Polymer Chemistry Effects on the Mechanics of Polyelectrolyte Complexes

Polyelectrolyte complexation is a phase separation phenomenon driven by the electrostatic interactions between two oppositely charged polyelectrolytes. Such materials are widely used in products like shampoo and are produced by organisms like sandcastle worms as bioadhesives. Processing polyelectrolyte complexes has the benefit of requiring only water as a solvent, avoiding the use of high temperatures or organic solvents. Additionally, their properties can be tuned by altering factors like the length, charge density and hydrophobicity of the polyelectrolyte.
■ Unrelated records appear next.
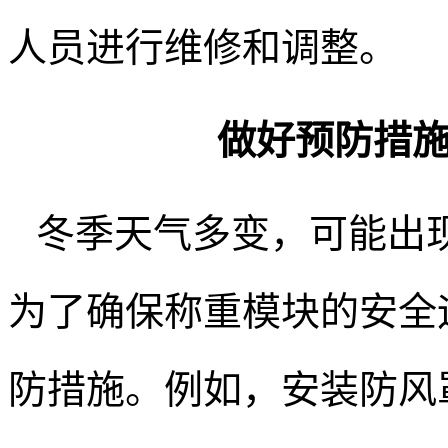
人员进行维修和调整。
做好预防措
冬季天气多变，可能出
为了确保称重模块的安全
防措施。例如，安装防风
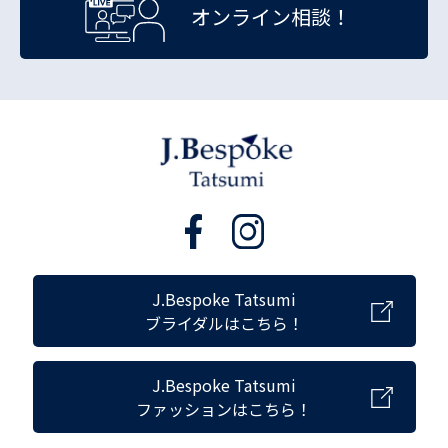
オンライン相談！
J.Bespoke Tatsumi
ブライダルはこちら！
J.Bespoke Tatsumi
ファッションはこちら！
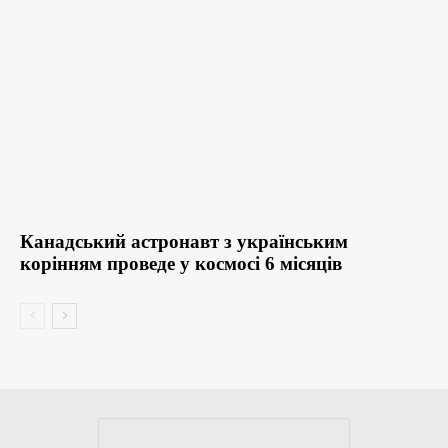
Канадський астронавт з українським
корінням проведе у космосі 6 місяців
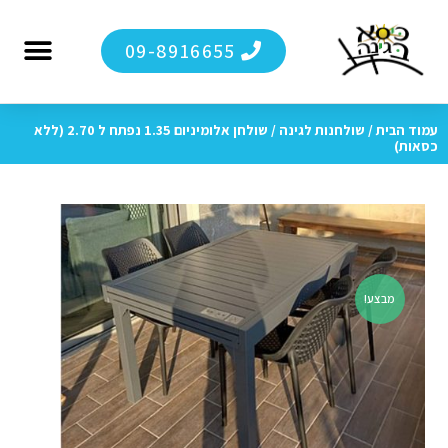
09-8916655
מערכות ישיבה לג
מגזין כיסא בגי
ריהוט גן 
סיור ויר
לקוחות מ
עמוד הבית
/
שולחנות לגינה
/ שולחן אלומיניום 1.35 נפתח ל 2.70 (ללא
כסאות)
מבצע!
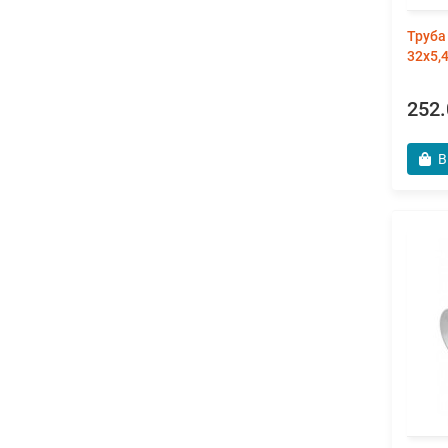
Труба
32х5,
252.
В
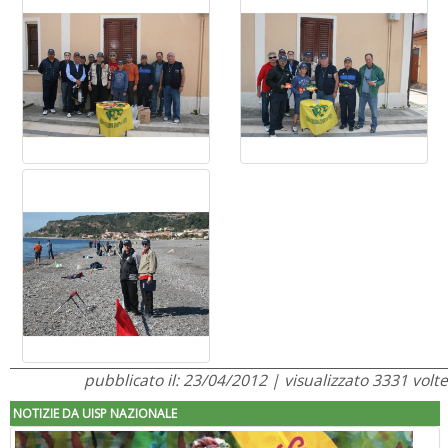
pubblicato il: 23/04/2012 | visualizzato 3331 volte
NOTIZIE DA UISP NAZIONALE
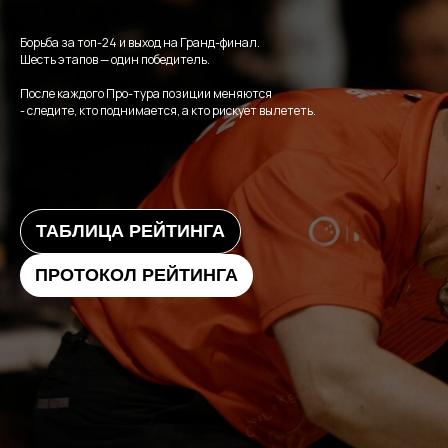
Борьба за топ-24 и выход на Гранд-финал.
Шесть этапов — один победитель.
После каждого Про-тура позиции меняются
- следите, кто поднимается, а кто рискует вылететь.
ТАБЛИЦА РЕЙТИНГА
ПРОТОКОЛ РЕЙТИНГА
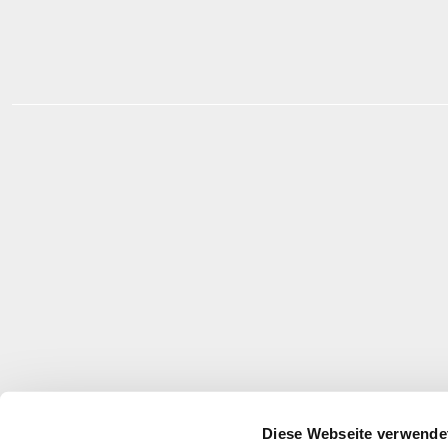
Diese Webseite verwende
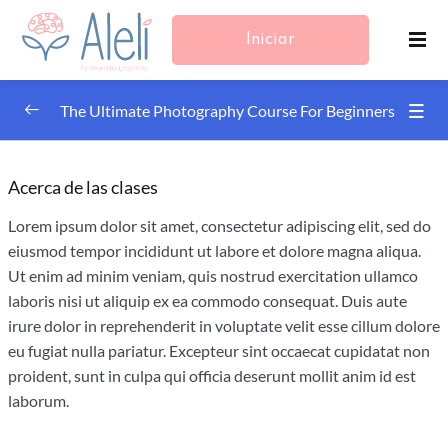
Iniciar
Sesión/Registrarse
The Ultimate Photography Course For Beginners
Composition in Photography
0/4
Acerca de las clases
Focus and Depth of Field in Photography
0/4
Lorem ipsum dolor sit amet, consectetur adipiscing elit, sed do
eiusmod tempor incididunt ut labore et dolore magna aliqua.
What is Depth of Field? | Photography Masterclass
Ut enim ad minim veniam, quis nostrud exercitation ullamco
laboris nisi ut aliquip ex ea commodo consequat. Duis aute
Depth of Field & Aperture | Photography Masterclass
irure dolor in reprehenderit in voluptate velit esse cillum dolore
Manual Focus vs. Auto Focus | Photography
eu fugiat nulla pariatur. Excepteur sint occaecat cupidatat non
Masterclass
proident, sunt in culpa qui officia deserunt mollit anim id est
laborum.
Supplemental Materials | Photography
00:01:00
Masterclass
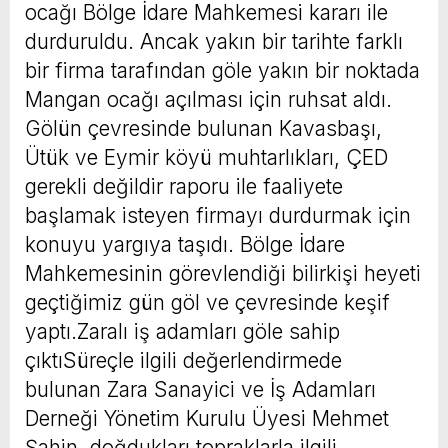
ocağı Bölge İdare Mahkemesi kararı ile
durduruldu. Ancak yakın bir tarihte farklı
bir firma tarafından göle yakın bir noktada
Mangan ocağı açılması için ruhsat aldı.
Gölün çevresinde bulunan Kavasbaşı,
Ütük ve Eymir köyü muhtarlıkları, ÇED
gerekli değildir raporu ile faaliyete
başlamak isteyen firmayı durdurmak için
konuyu yargıya taşıdı. Bölge İdare
Mahkemesinin görevlendiği bilirkişi heyeti
geçtiğimiz gün göl ve çevresinde keşif
yaptı.Zaralı iş adamları göle sahip
çıktıSüreçle ilgili değerlendirmede
bulunan Zara Sanayici ve İş Adamları
Derneği Yönetim Kurulu Üyesi Mehmet
Şahin, doğdukları topraklarla ilgili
Furthermore, it is well understood that salt concentration strongly affects the mechanics of the polyelectrolyte complex. Adding salt typically causes swelling of the material, resulting in a softening of the complexes, in addition to disrupting the electrostatic interactions between the polyelectrolytes. However, the effect of the charged functional group of the polyelectrolytes on the mechanics of the materials is not well-understood. As such, we are interested in studying the effect of the charged functional group on the mechanics and its relationship with salt concentration. In particular, we are examining the linear viscoelasticity of polyelectrolyte complexes with carboxylate, sulfonate, phosphonate, and amine groups with different degrees of alkylation on polyelectrolyte complexes at different salt concentrations. These rheological studies give us insight into properties like viscosity and solid-to-liquid transitions in our material. Furthermore, we apply time-salt superposition to combine data from individual experiments and produce a master curve for each of the systems to allow for a broader examination of how the mechanical properties can be tuned with salt concentration – from glassy complexes at low salt to viscoelastic liquids at higher salt concentration. By understanding how salt concentration and polymer chemistry affect the linear viscoelasticity of polyelectrolyte complexes, we can design materials with desirable properties for applications ranging from adhesives to encapsulants, all while avoiding harsh polymer processing methods using high temperature and organic solvents.